╭──

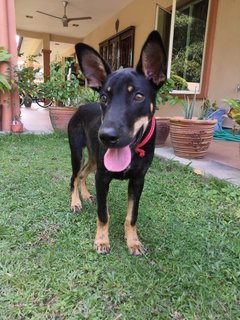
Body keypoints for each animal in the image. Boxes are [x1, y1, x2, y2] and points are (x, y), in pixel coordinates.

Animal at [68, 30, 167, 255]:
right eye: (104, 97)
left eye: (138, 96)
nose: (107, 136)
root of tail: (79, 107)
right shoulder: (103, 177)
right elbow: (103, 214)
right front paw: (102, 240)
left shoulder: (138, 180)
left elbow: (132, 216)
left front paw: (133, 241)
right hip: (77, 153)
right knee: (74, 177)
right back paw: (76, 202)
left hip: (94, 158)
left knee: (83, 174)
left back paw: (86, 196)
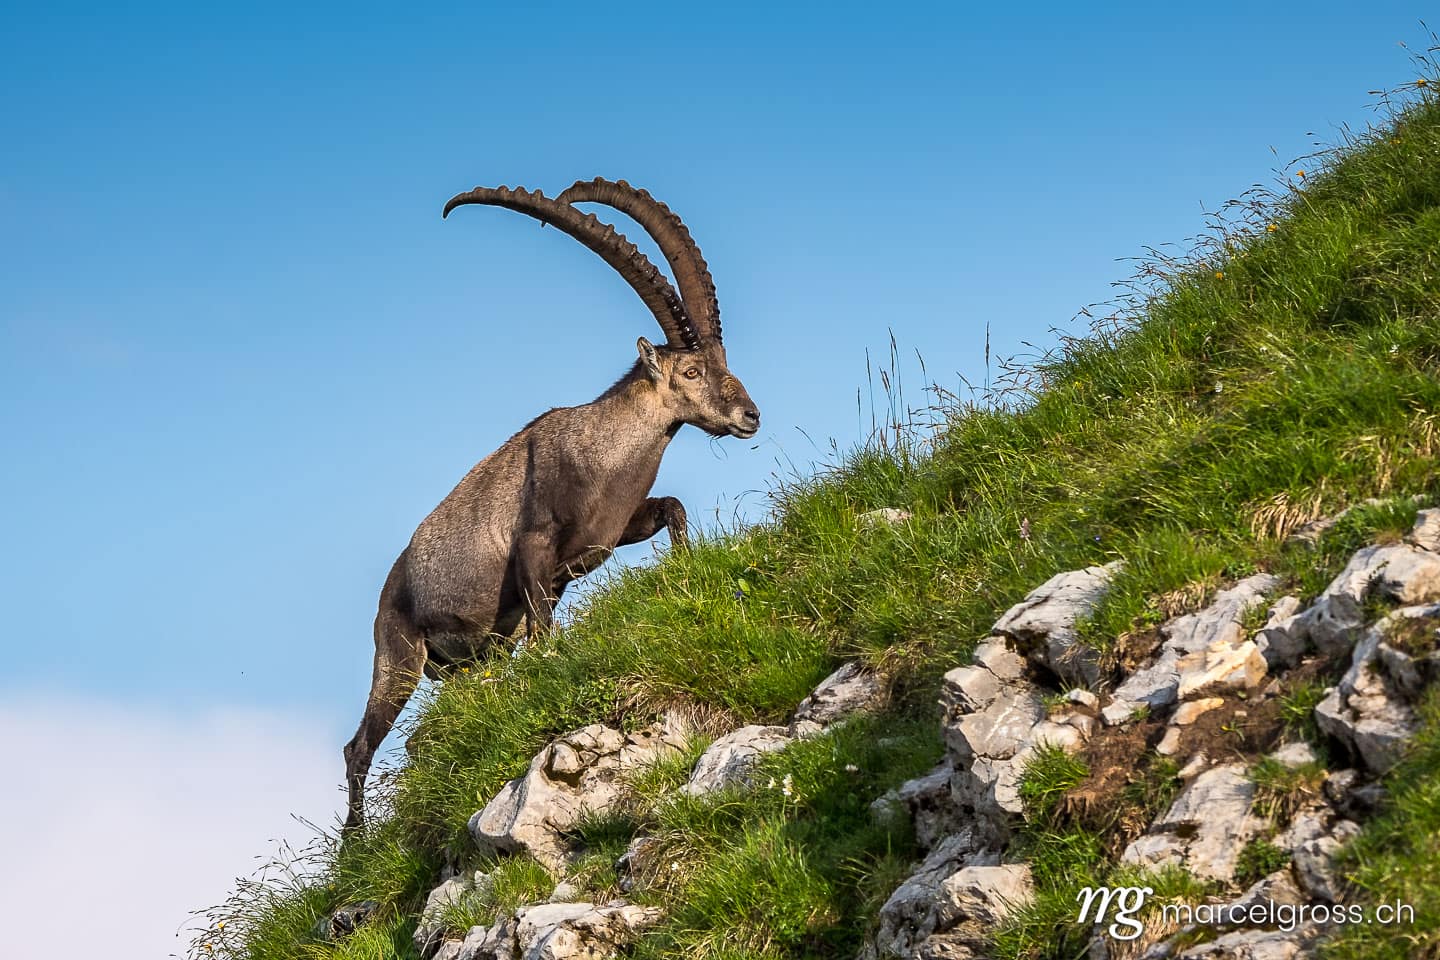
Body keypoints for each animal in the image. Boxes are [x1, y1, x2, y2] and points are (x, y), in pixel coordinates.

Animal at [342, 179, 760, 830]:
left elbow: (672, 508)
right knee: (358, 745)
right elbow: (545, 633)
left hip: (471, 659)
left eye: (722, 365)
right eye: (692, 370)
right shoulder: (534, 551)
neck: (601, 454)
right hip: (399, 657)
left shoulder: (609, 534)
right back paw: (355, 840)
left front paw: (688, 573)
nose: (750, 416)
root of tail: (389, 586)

╰──
╭──

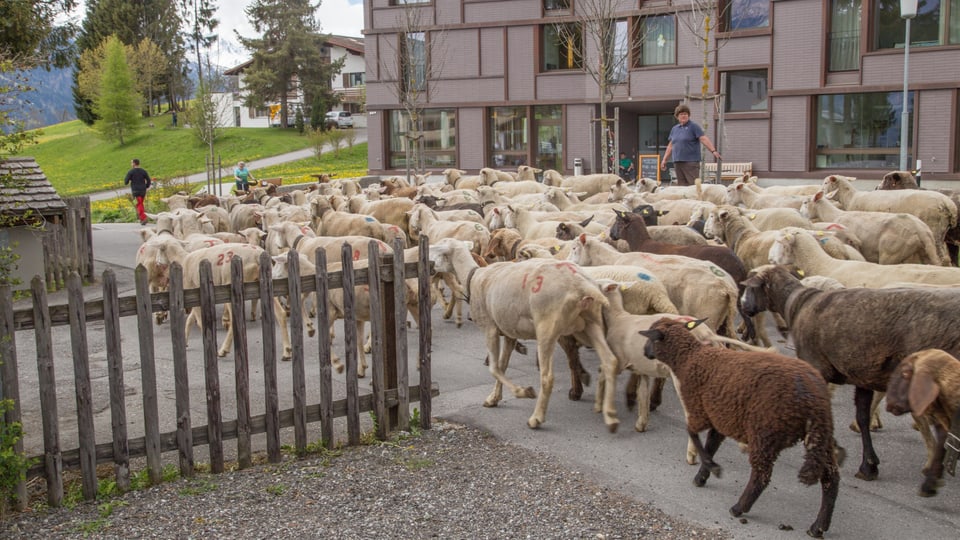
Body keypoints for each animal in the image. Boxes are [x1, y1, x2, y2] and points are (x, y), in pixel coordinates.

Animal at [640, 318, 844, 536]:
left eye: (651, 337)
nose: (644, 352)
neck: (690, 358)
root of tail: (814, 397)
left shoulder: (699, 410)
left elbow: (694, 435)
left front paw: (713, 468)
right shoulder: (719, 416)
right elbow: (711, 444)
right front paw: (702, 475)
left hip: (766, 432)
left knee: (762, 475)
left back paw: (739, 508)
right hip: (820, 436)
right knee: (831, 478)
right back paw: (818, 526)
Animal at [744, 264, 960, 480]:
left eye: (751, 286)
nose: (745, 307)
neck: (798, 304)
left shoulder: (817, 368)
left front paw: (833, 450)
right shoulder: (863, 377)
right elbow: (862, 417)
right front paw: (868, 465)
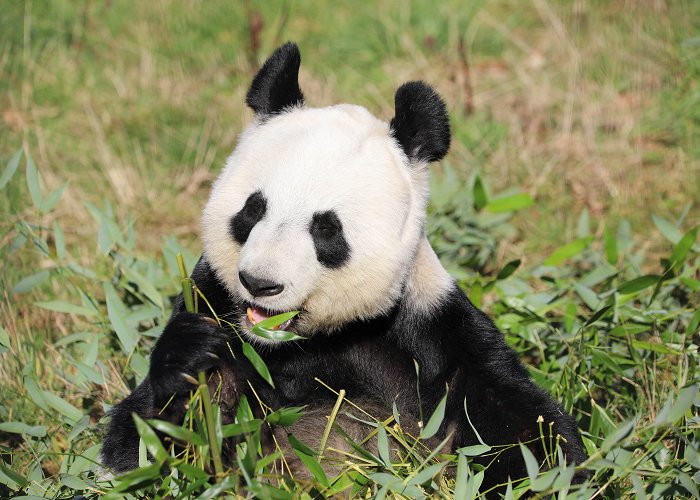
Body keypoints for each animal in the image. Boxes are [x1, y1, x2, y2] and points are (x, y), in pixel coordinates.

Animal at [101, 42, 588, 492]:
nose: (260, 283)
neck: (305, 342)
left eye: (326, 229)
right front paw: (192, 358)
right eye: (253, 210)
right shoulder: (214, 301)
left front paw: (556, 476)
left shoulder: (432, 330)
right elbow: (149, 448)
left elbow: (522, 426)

╰──

■ TASK TO CARRY OUT: Only the lines starting at the one with "root of tail: (814, 397)" and ending at the one with "left elbow: (522, 426)" should be printed, each exactly as it appears in the material above; the pictures are to be omitted.

■ ANSWER TO THIS TASK:
root of tail: (814, 397)
left shoulder: (699, 410)
left elbow: (694, 435)
left front paw: (713, 468)
right shoulder: (719, 416)
right elbow: (711, 444)
right front paw: (702, 475)
left hip: (766, 432)
left knee: (762, 475)
left back paw: (739, 508)
right hip: (820, 436)
right knee: (831, 478)
right back paw: (818, 526)
Animal at [744, 264, 960, 480]:
left eye: (751, 286)
nose: (745, 307)
neck: (798, 304)
left shoulder: (817, 368)
left front paw: (833, 450)
right shoulder: (863, 377)
right elbow: (862, 417)
right front paw: (868, 465)
Body keypoints for each animal in the image. Boxes are [x1, y1, x2, y2] and points are (x, y), in pixel coordinates.

Animal at [101, 42, 588, 492]:
nose: (260, 283)
neck: (305, 342)
left eye: (326, 229)
right front paw: (192, 358)
right eye: (253, 210)
right shoulder: (214, 301)
left front paw: (556, 476)
left shoulder: (432, 330)
right elbow: (149, 448)
left elbow: (522, 426)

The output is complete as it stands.